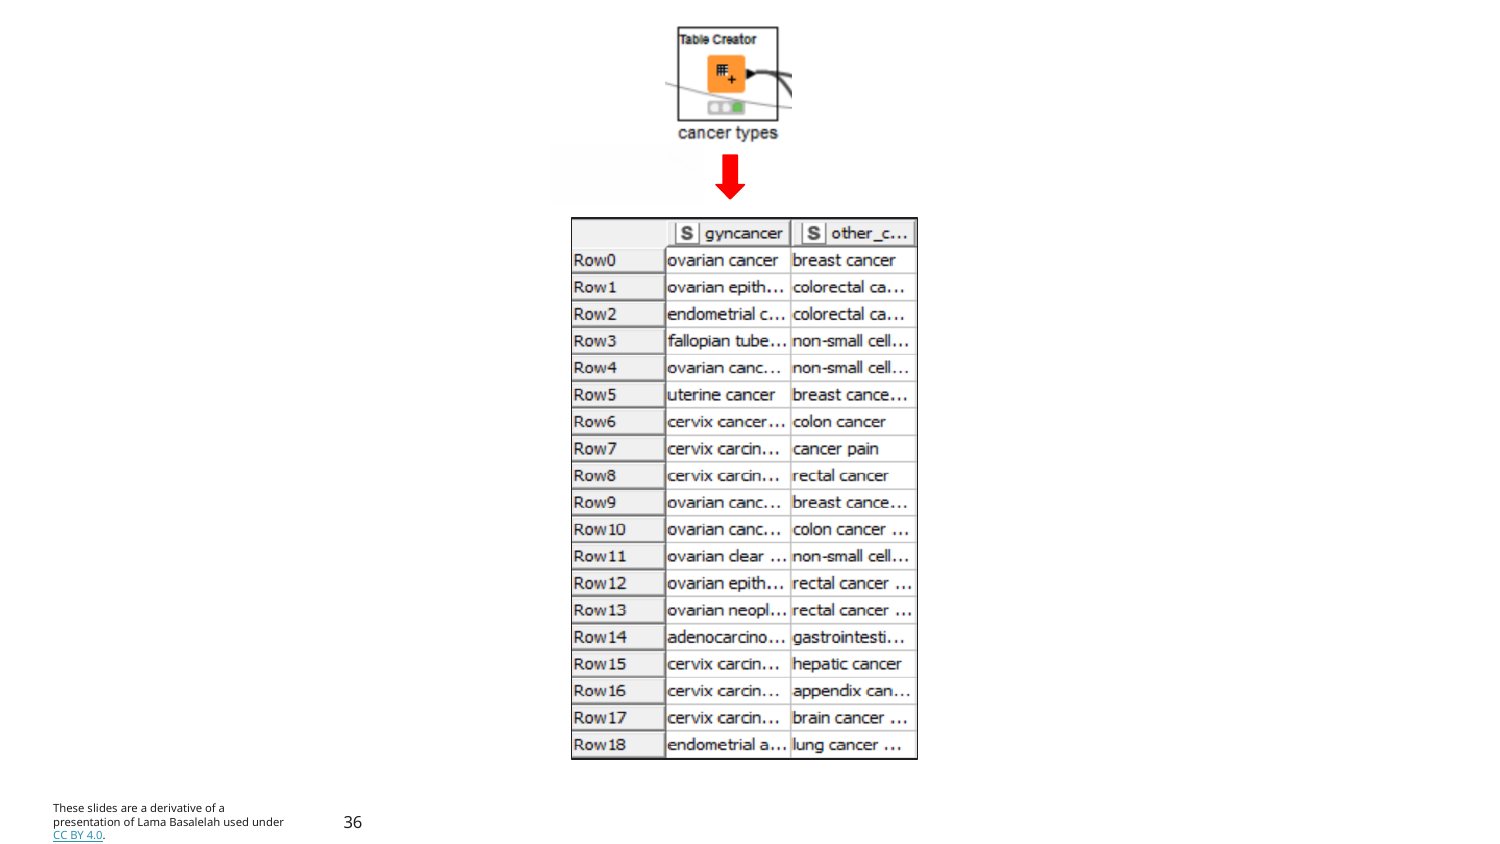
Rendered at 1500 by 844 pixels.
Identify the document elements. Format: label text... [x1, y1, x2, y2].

slide_number 36 [305, 804, 401, 843]
picture [551, 0, 917, 759]
text_box [715, 170, 745, 199]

####

Every record above should be set down exactly, with the pictures left out.

» SOLUTION FOR THIS TASK:
Rendered at 1500 by 844 pixels.
Identify the document elements. Format: label text... [x1, y1, x2, y2].

slide_number 36 [305, 804, 401, 843]
picture [551, 0, 917, 759]
text_box [715, 170, 745, 199]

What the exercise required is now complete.